**TASK ITEM**. Convert the records, from their start through the line containing "management, offers a digital workforce of AI" (inclusive), into a Markdown table with the columns Row and Text, giving each line a row number and leaving out blank lines. Omit the pictures from the table.
********
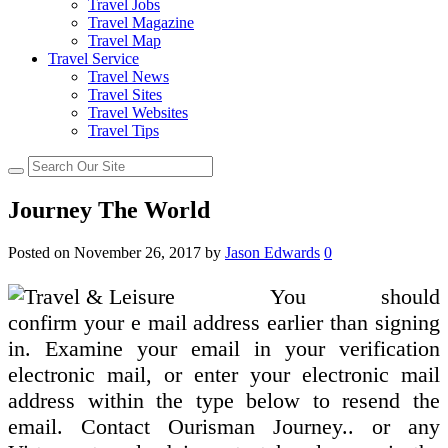
Travel Jobs
Travel Magazine
Travel Map
Travel Service
Travel News
Travel Sites
Travel Websites
Travel Tips
Journey The World
Posted on
November 26, 2017
by
Jason Edwards
0
You should
confirm your e mail address earlier than signing
in. Examine your email in your verification
electronic mail, or enter your electronic mail
address within the type below to resend the
email. Contact Ourisman Journey.. or any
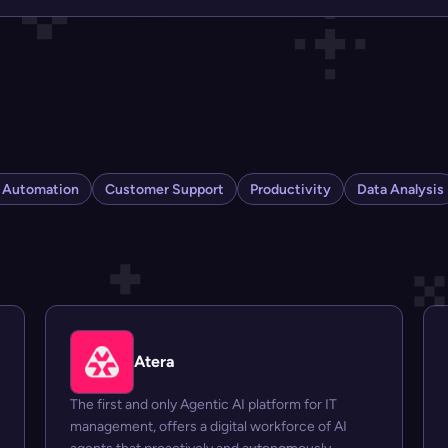
s Automation
Customer Support
Productivity
Data Analysis
Atera
The first and only Agentic AI platform for IT
management, offers a digital workforce of AI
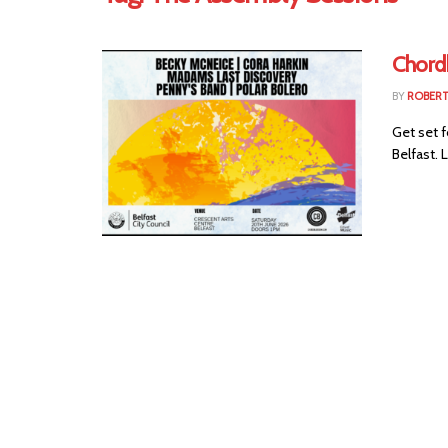
Chord
BY
ROBER
Get set f
Belfast. 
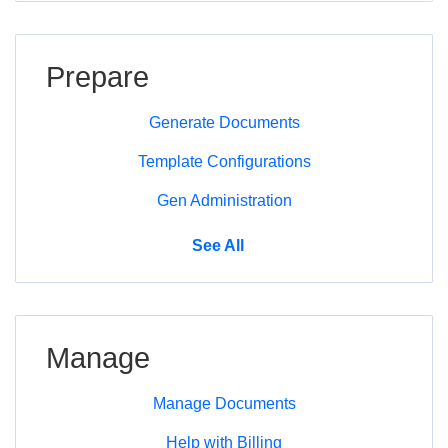
Prepare
Generate Documents
Template Configurations
Gen Administration
Prepare
See All
Manage
Manage Documents
Help with Billing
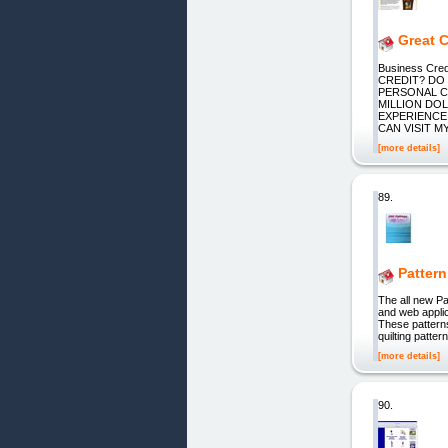
Great 
Business Cr
CREDIT? DO
PERSONAL C
MILLION DOL
EXPERIENCE 
CAN VISIT M
[more details]
89.
Pattern
The all new Pa
and web applic
These patterns
quilting patte
[more details]
90.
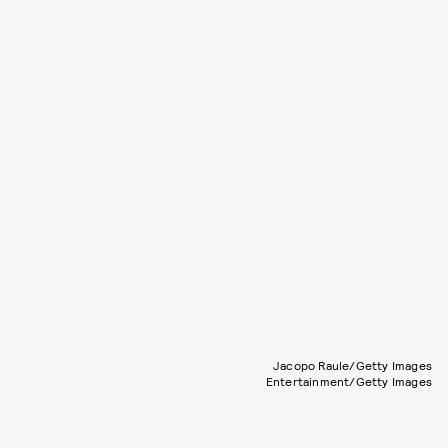
Jacopo Raule/Getty Images
Entertainment/Getty Images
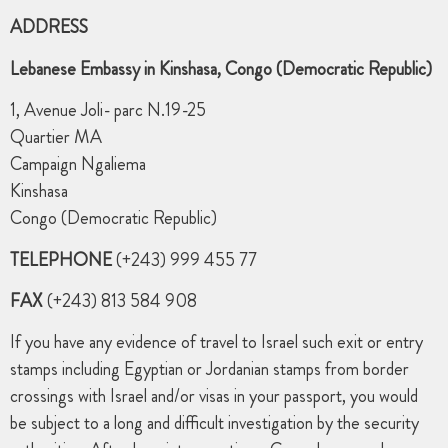
ADDRESS
Lebanese Embassy in Kinshasa, Congo (Democratic Republic)
1, Avenue Joli- parc N.19-25
Quartier MA
Campaign Ngaliema
Kinshasa
Congo (Democratic Republic)
TELEPHONE
(+243) 999 455 77
FAX
(+243) 813 584 908
If you have any evidence of travel to Israel such exit or entry
stamps including Egyptian or Jordanian stamps from border
crossings with Israel and/or visas in your passport, you would
be subject to a long and difficult investigation by the security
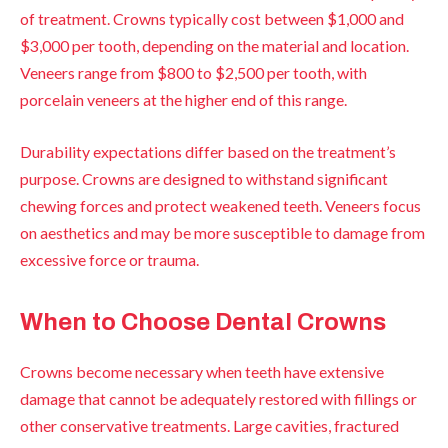
of treatment. Crowns typically cost between $1,000 and
$3,000 per tooth, depending on the material and location.
Veneers range from $800 to $2,500 per tooth, with
porcelain veneers at the higher end of this range.
Durability expectations differ based on the treatment’s
purpose. Crowns are designed to withstand significant
chewing forces and protect weakened teeth. Veneers focus
on aesthetics and may be more susceptible to damage from
excessive force or trauma.
When to Choose Dental Crowns
Crowns become necessary when teeth have extensive
damage that cannot be adequately restored with fillings or
other conservative treatments. Large cavities, fractured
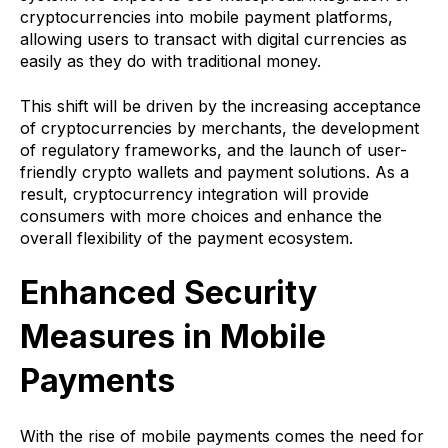
cryptocurrencies into mobile payment platforms,
allowing users to transact with digital currencies as
easily as they do with traditional money.
This shift will be driven by the increasing acceptance
of cryptocurrencies by merchants, the development
of regulatory frameworks, and the launch of user-
friendly crypto wallets and payment solutions. As a
result, cryptocurrency integration will provide
consumers with more choices and enhance the
overall flexibility of the payment ecosystem.
Enhanced Security
Measures in Mobile
Payments
With the rise of mobile payments comes the need for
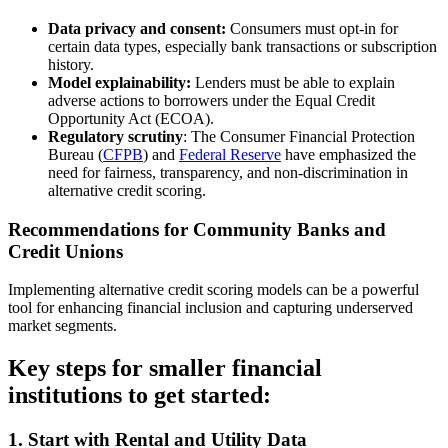
Data privacy and consent:
Consumers must opt-in for
certain data types, especially bank transactions or subscription
history.
Model explainability:
Lenders must be able to explain
adverse actions to borrowers under the Equal Credit
Opportunity Act (ECOA).
Regulatory scrutiny
: The Consumer Financial Protection
Bureau (
CFPB
) and
Federal Reserve
have emphasized the
need for fairness, transparency, and non-discrimination in
alternative credit scoring.
Recommendations for Community Banks and
Credit Unions
Implementing alternative credit scoring models can be a powerful
tool for enhancing financial inclusion and capturing underserved
market segments.
Key steps for smaller financial
institutions to get started:
1. Start with Rental and Utility Data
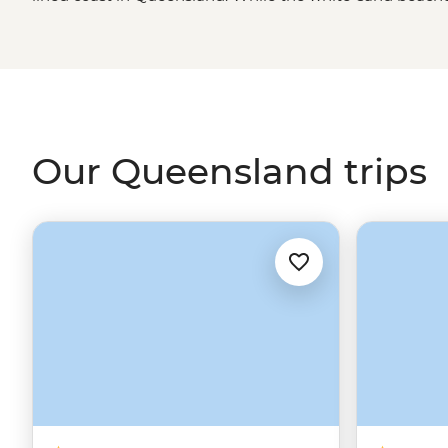
fish in the
Great Barrier Reef
make this state a must-visit
unique islands and a handful of relax-to-the-max towns 
Queensland’s ancient backyard with born-and-raised loc
marine biologists as you travel from the southern bays of
North
.
Our Queensland trips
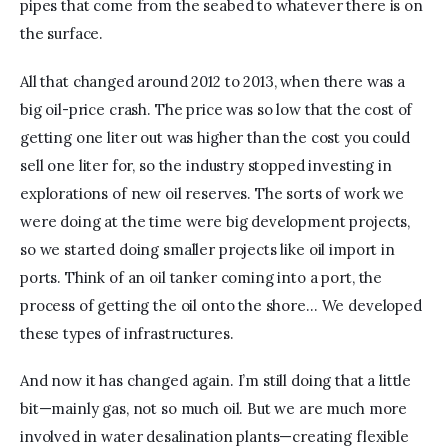
pipes that come from the seabed to whatever there is on 
the surface.
All that changed around 2012 to 2013, when there was a 
big oil-price crash. The price was so low that the cost of 
getting one liter out was higher than the cost you could 
sell one liter for, so the industry stopped investing in 
explorations of new oil reserves. The sorts of work we 
were doing at the time were big development projects, 
so we started doing smaller projects like oil import in 
ports. Think of an oil tanker coming into a port, the 
process of getting the oil onto the shore… We developed 
these types of infrastructures.
And now it has changed again. I’m still doing that a little 
bit—mainly gas, not so much oil. But we are much more 
involved in water desalination plants—creating flexible 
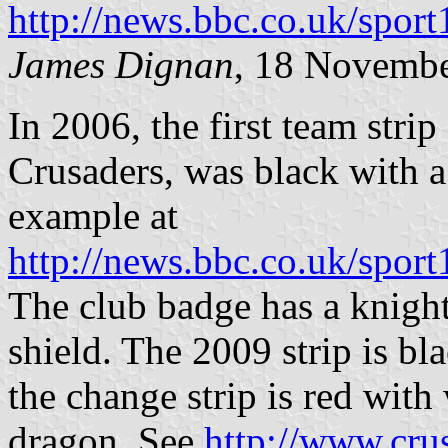
http://news.bbc.co.uk/spo
James Dignan
, 18 Novemb
In 2006, the first team stri
Crusaders, was black with a 
example at
http://news.bbc.co.uk/spor
The club badge has a knight
shield. The 2009 strip is bl
the change strip is red with
dragon. See
http://www.cru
********
**EXPECTED ANSWER**.
| Row | Text |
|---|---|
| 1 | Travel Jobs |
| 2 | Travel Magazine |
| 3 | Travel Map |
| 4 | Travel Service |
| 5 | Travel News |
| 6 | Travel Sites |
| 7 | Travel Websites |
| 8 | Travel Tips |
| 9 | Journey The World |
| 10 | Posted on |
| 11 | November 26, 2017 |
| 12 | by |
| 13 | Jason Edwards |
| 14 | 0 |
| 15 | You should |
| 16 | confirm your e mail address earlier than signing |
| 17 | in. Examine your email in your verification |
| 18 | electronic mail, or enter your electronic mail |
| 19 | address within the type below to resend the |
| 20 | email. Contact Ourisman Journey.. or any |
| 21 | s Automation |
| 22 | Customer Support |
| 23 | Productivity |
| 24 | Data Analysis |
| 25 | Atera |
| 26 | The first and only Agentic AI platform for IT |
| 27 | management, offers a digital workforce of AI |